El eterno debate sobre cuál de los hermanos es más inteligente finalmente tiene respuestas científicas claras. Diversos estudios realizadas en Noruega y Estados Unidos confirman que el orden de llegada al núcleo familiar influye tanto en el coeficiente intelectual como en los rasgos de la personalidad, aunque los motivos reales suelen sorprender a los padres.
La Universidad de Oslo analizó a 240.000 hombres y encontró que los primogénitos tienen, en promedio, un coeficiente intelectual superior al de sus hermanos menores. Mientras que el hijo mayor suele marcar un CI de 103,2, el segundo promedia 101,2 y el tercero desciende hasta los 100 puntos de media.
La crianza frente a la biología: por qué el primer hijo toma la delantera
Lo que mucha gente cree erróneamente es que esta ventaja es algo con lo que se nace por una cuestión de herencia. Sin embargo, los investigadores Petter Kristensen y Tor Bjerkedal aseguran que la diferencia no es biológica, sino que reside en la forma en que los niños son criados. Los padres primerizos suelen volcar más recursos, tiempo y exigencias en el primer hijo, lo que estimula su desarrollo intelectual de una forma distinta a la de los que vienen después.
A esto se le suma el rol que el mayor asume naturalmente dentro de la casa. Al tener que cuidar o "enseñar" a los más chicos, el primogénito refuerza sus propios conocimientos constantemente. Seguro alguna vez viste a un hermano mayor explicando una tarea; ese acto de responsabilidad los convierte en personas con mayor predisposición a tomar la iniciativa y liderar. Al final, terminan siendo más simpáticos y voluntariosos por la educación recibida.

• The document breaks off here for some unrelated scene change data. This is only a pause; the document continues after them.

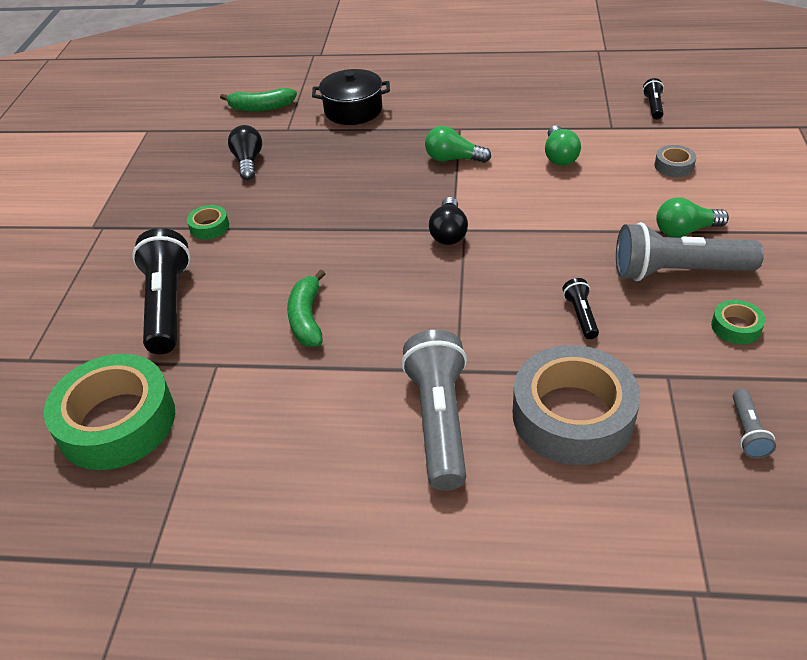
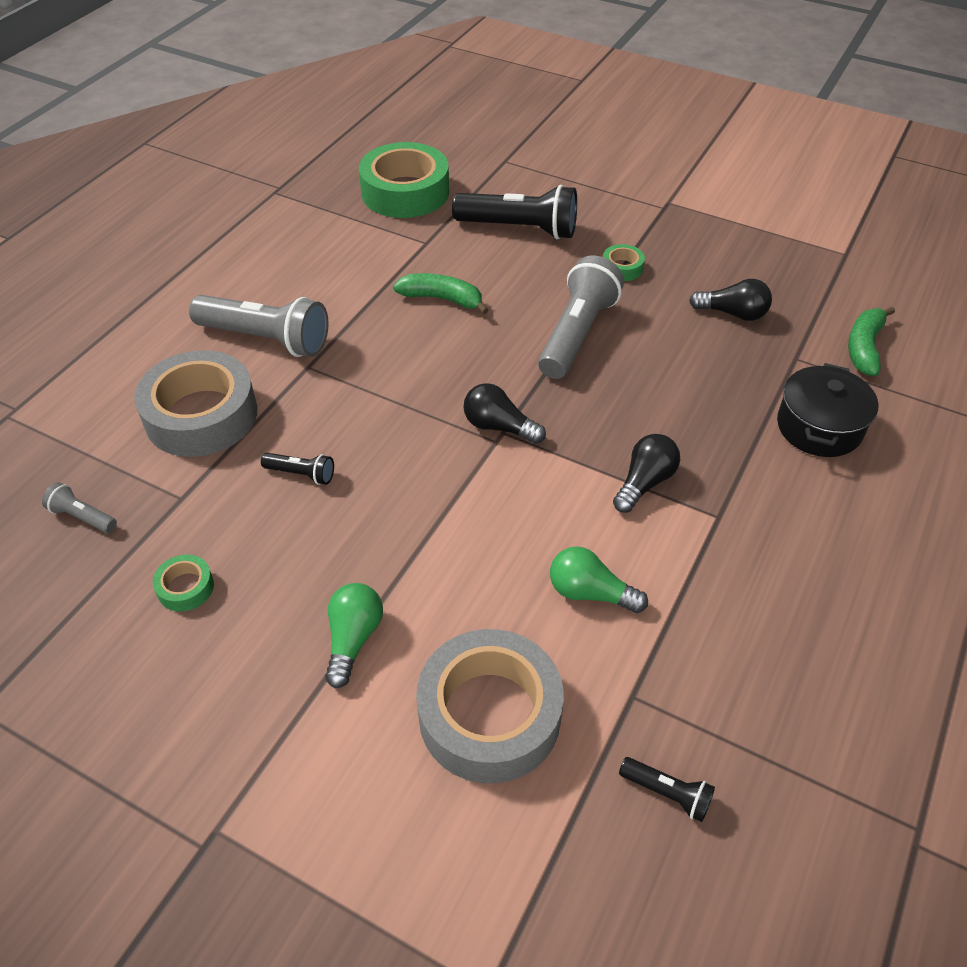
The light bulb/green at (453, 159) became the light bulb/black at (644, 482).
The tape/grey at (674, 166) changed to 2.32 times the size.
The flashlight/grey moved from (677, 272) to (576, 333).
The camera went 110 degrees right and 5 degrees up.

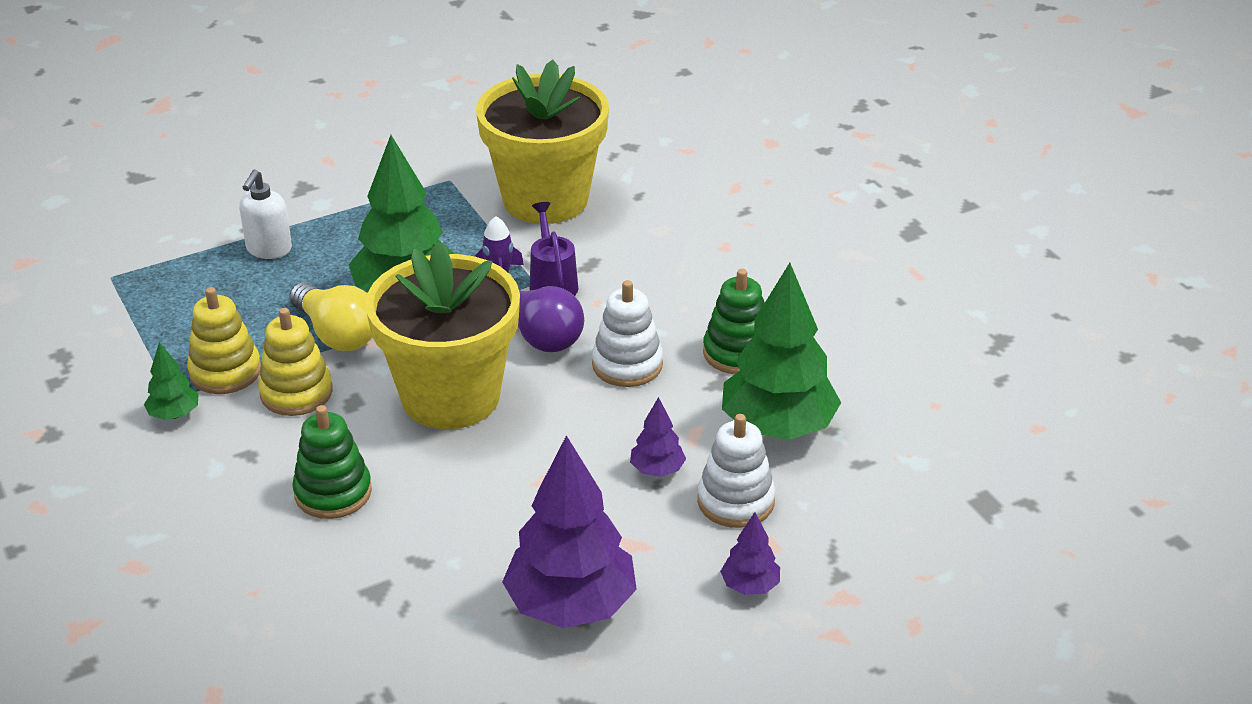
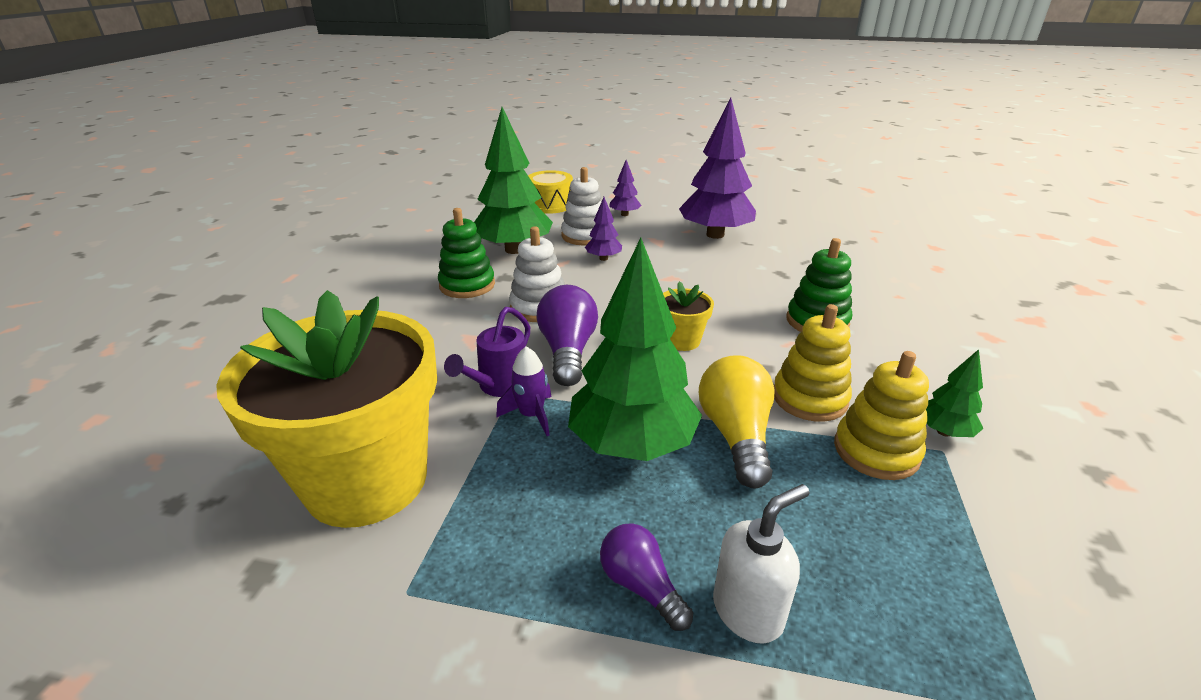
The flower pot/yellow at (450, 397) changed to 0.41 times the size.
The drum/yellow at (550, 205) appeared.
The light bulb/purple at (641, 586) appeared.
The camera went 140 degrees left and 5 degrees down.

Cómo el orden de nacimiento moldea la personalidad de cada hijo
Pero no todo es inteligencia pura; la personalidad también se moldea en el living de casa. Un estudio de la Universidad de Illinois con 377.000 estudiantes reveló que los roles varían drásticamente según el turno de llegada. Los hijos medianos, por ejemplo, suelen ser los grandes olvidados de la atención parental intensa, lo que los obliga a desarrollar habilidades de negociación para sobrevivir entre los deseos del mayor y los caprichos del más chico. Esta falta de foco directo los vuelve mucho más independientes.
En el caso de los más pequeños, la ciencia indica que suelen ser los más relajados y divertidos de la familia. Al crecer en un ambiente donde las reglas ya se flexibilizaron porque los padres están más cansados o experimentados, tienden a ser personas aventureras, curiosas y, en ocasiones, rebeldes. Tienen un menor apego al cumplimiento de las normas porque, básicamente, se criaron con un control menos estricto que sus hermanos mayores.
El orden de nacimiento no lo define todo: qué otros factores importan
Es importante entender que el orden de nacimiento no es una sentencia definitiva. La psicóloga Diana Jiménez advierte que existen otros factores cruciales, como el tipo de cuidador, la diferencia de edad entre los hermanos o incluso si en la familia se valoraba más un género sobre otro. El ambiente familiar es un ecosistema complejo donde el orden de llegada es solo una pieza más del rompecabezas que define quiénes somos hoy.